Las virtudes arraigadas de Rosento alcanzan su éxtasis en la entereza serena y tranquila ante la muerte cercana. Testigos presenciales atestiguan que, al querer aplicarle la médico que le atendía una inyección que aliviara sus dolores, Rosendo, con toda calma, le respondió: déjeme vivir mi muerte.

Raquel, sobrina del P. Rosendo, en el manifiesto cariñoso que dedicó a su tío, al final de la misa, resume muy bien el aprecio y empatía que Rosendo despertaba en su pueblo. Resumo su testimonio.

“Querido tío, son tantas las cartas de consuelo que nos has enviado a lo largo de tu vida, que hoy somos nosotros los que te la enviamos a ti… Siempre has tenido palabras de comprensión, de aliento y de ánimo para todos. Dejaste tu familia y tu hogar para dedicarte a los que más te necesitaban. Tú nos enseñaste el sentido de la palabra familia…Hoy, tus hermanos, aunque rotos por el dolor, por la pérdida del hermano, han demostrado una fuerza y un cariño, acompañándote durante todo este mes. No te preocupes, haremos lo que tú siempre nos decías: “cuiden de mis hermanos”, y, sobre todo, “cuídense los unos a los otros”. Nos enseñaste a amar lo bueno de las personas, nunca lo malo; en definitiva nos enseñaste a ser mejores personas. Fuiste privilegiado de tener una familia aquí, y otra en el Perú. Allí, en el Perú, pasaste la mayor parte de tu vida, a donde todavía, a pesar de tu precaria salud, querías volver. Hoy es un día muy triste porque te llevas contigo una parte muy grande de todos nosotros, pero, a la vez, nos dejas una gran parte de ti, por lo que nos sentimos enormemente orgullosos. Tú nos enseñaste que las personas no mueren, sino que permanecen vivas en nuestro recuerdo, por lo que tú jamás morirás. Tú siempre decías “siembra y recogerás” y eso es lo que seguiremos haciendo: sembrar, cuidar y mantener esta familia, la de aquí y la que nos has traído del Perú…”

Todos estos testimonios explican la cálida y cariñosa asistencia del pueblo de Ribaforada al funeral de despedida de uno de sus hijos más preclaros. El párroco, emocionado, también expresó, al final de la misa funeral, su profundo sentimiento de agradecimiento y, a la vez, de pesar por la muerte de su fiel colaborador vacacional.

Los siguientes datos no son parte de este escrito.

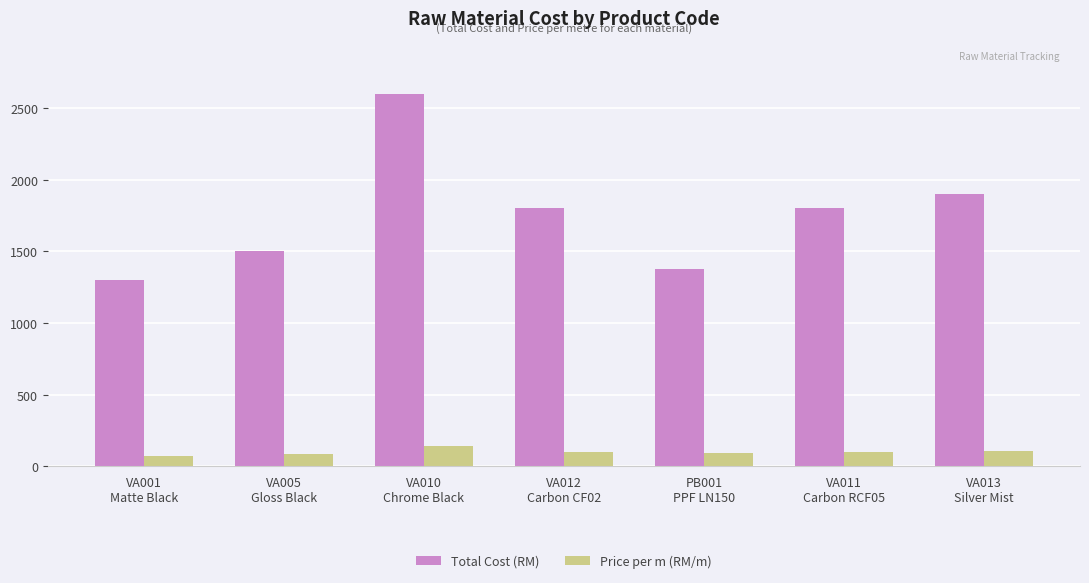

True or false: Total Cost (RM) has a value of 2404.0 at PB001
PPF LN150.

False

El funeral fue presidido por el P, Provincial de los PP Paúles de Zaragoza, P David Carmona, acompañado como concelebrantes por el propio párroco y los PP. Santiago Azcárate, Angel Pascual, ambos de la casa central de Zaragoza y un servidor, de la comunidad de Albacete.

Que la vida y la muerte del P. Rosendo Huguet, en este año de la celebración del 400 aniversario del carisma vicenciano nos empuje y estimule a impregnarnos fuertemente del carisma de Vicente de Paúl, en una actitud renovada y actualizada de servicio evangélico a los más pobres.